Inspiration arrived a few minutes later, however, in the form of two men, one heavyset, the other skinny and tall. Both were a bit unsteady, evidently well along into an evening of bar-crawling. The older, more portly of the two wore a white sports coat with an outrageously vibrant tie—the sort of neon-hued strip of painted silk sold in souvenir shops throughout those Mexican towns that relied on the tourist trade. The other, a kid barely into his twenties, wore a bright T-shirt advertising the Costa Maya resort.
He thought for a moment, then nodded to himself. This could work …
Leaving a tip at the table, Teller walked over to the tourist with the bright tie. “My God!” he said, grinning broadly. “Another couple of yankees! Damn, it’s good to see you!”
“Well, not quite a yankee, mister,” the big man said with a soft drawl born in the
Deep South. He looked Teller over, head to foot and then back again, taking in the flower-print shirt and the expensive camera around his neck. “Name’s Sam Winters, of Peachtree, Georgia.” He indicated his friend. “This here’s my … partner.”

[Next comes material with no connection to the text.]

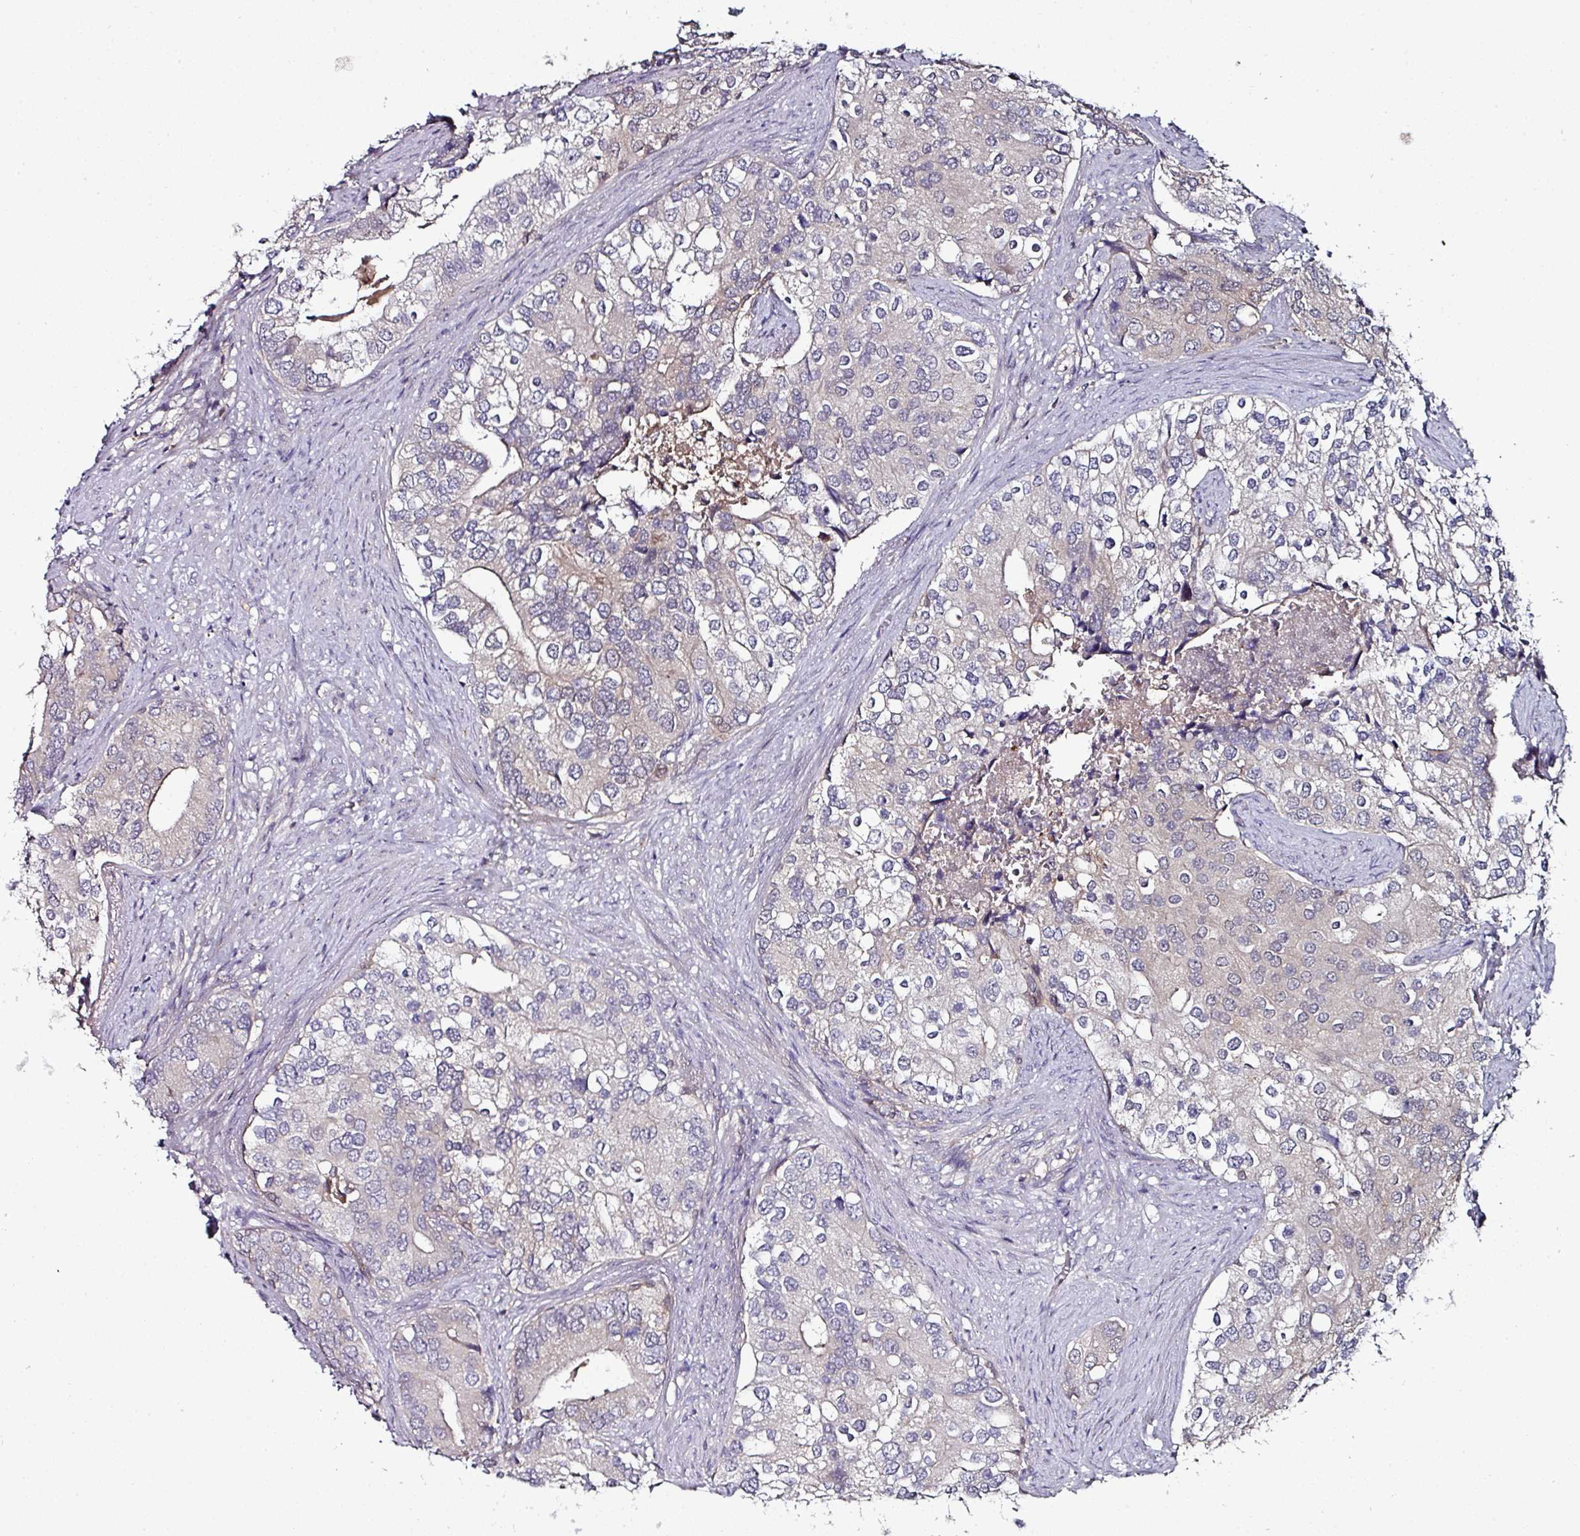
{"staining": {"intensity": "moderate", "quantity": "<25%", "location": "cytoplasmic/membranous"}, "tissue": "prostate cancer", "cell_type": "Tumor cells", "image_type": "cancer", "snomed": [{"axis": "morphology", "description": "Adenocarcinoma, High grade"}, {"axis": "topography", "description": "Prostate"}], "caption": "Protein expression analysis of prostate cancer reveals moderate cytoplasmic/membranous staining in about <25% of tumor cells.", "gene": "CTDSP2", "patient": {"sex": "male", "age": 62}}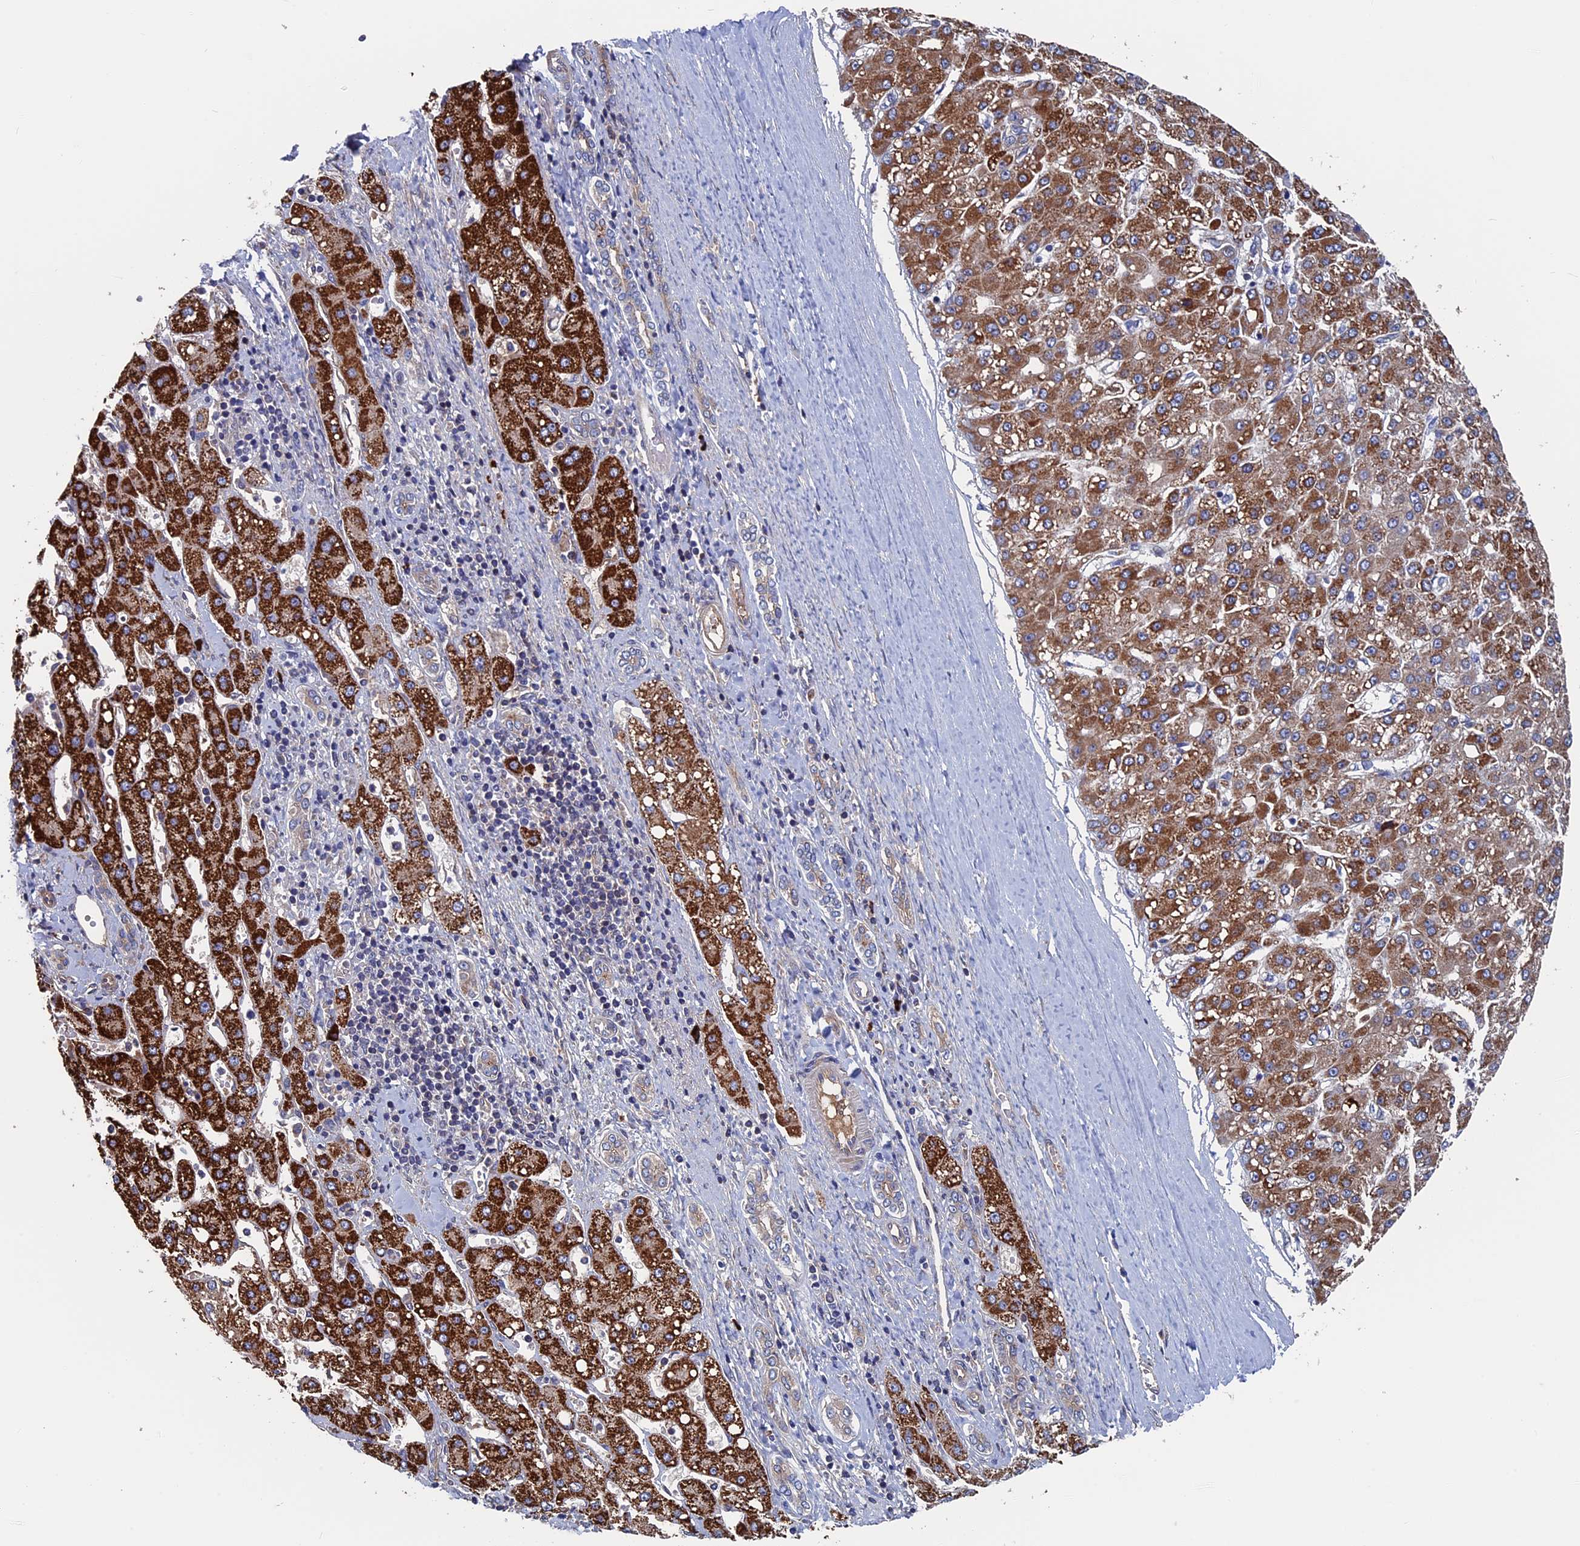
{"staining": {"intensity": "moderate", "quantity": ">75%", "location": "cytoplasmic/membranous"}, "tissue": "liver cancer", "cell_type": "Tumor cells", "image_type": "cancer", "snomed": [{"axis": "morphology", "description": "Carcinoma, Hepatocellular, NOS"}, {"axis": "topography", "description": "Liver"}], "caption": "About >75% of tumor cells in human liver hepatocellular carcinoma show moderate cytoplasmic/membranous protein positivity as visualized by brown immunohistochemical staining.", "gene": "RPUSD1", "patient": {"sex": "male", "age": 67}}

“Greg Coleman,” the other said.
“Callahan,” Teller told them. He let just a bit of Deep South into his own voice. “John Callahan. Can I buy you boys a drink?”
“Well, I sure wouldn’t say no—”
“Sammy, do you think that’s a good idea?” The skinny one sounded suspicious.
“I know, I know,” Teller said, raising his hands. “Never trust a stranger! I just had a quick question for you. What’ll y’all have?”
“I’ll have a beer.”
“Sure. Me, too.”
“Tabernero!” Teller called. “Tres cervazas, por favor!”
“Hey, you speak the lingo real good.”
“Thanks,” Teller said. He dropped his voice to a more conspiratorial level. “Listen, I know this’ll sound crazy as hell, me being a total stranger and everything … but … you see my friend at the table over there? Dungarees and a briefcase?”
Winters squinted into the gloom. “Yeah…”
“He was just telling me how very much he admires your tie! Where on earth did you get it?”
“What … this?” Winters touched the neckpiece. Up close, Teller could see that it was decorated with flamingoes and palm trees—not exactly a coherent fashion statement. “Why, Cancún. Little shop on the waterfront. I forget the name.”
“See, my friend is shy. I mean, really shy. He just couldn’t get up the nerve to come ask you himself, so I told him I’d find out for him.”
“I wish I could help you, but there are so many little shops there.” He turned to Coleman. “Was it La Playa?”
“Well, it doesn’t really matter,” Teller said. Their beers arrived, and he picked his up, raising the glass to salute the two. “Hey, enjoy your stay, okay?”
“Why, thank you, Mr. Callahan.”
“No, thank you.”
Carrying his glass, Teller walked back across the restaurant, passing his own table and approaching the seaman, who was just starting to get up.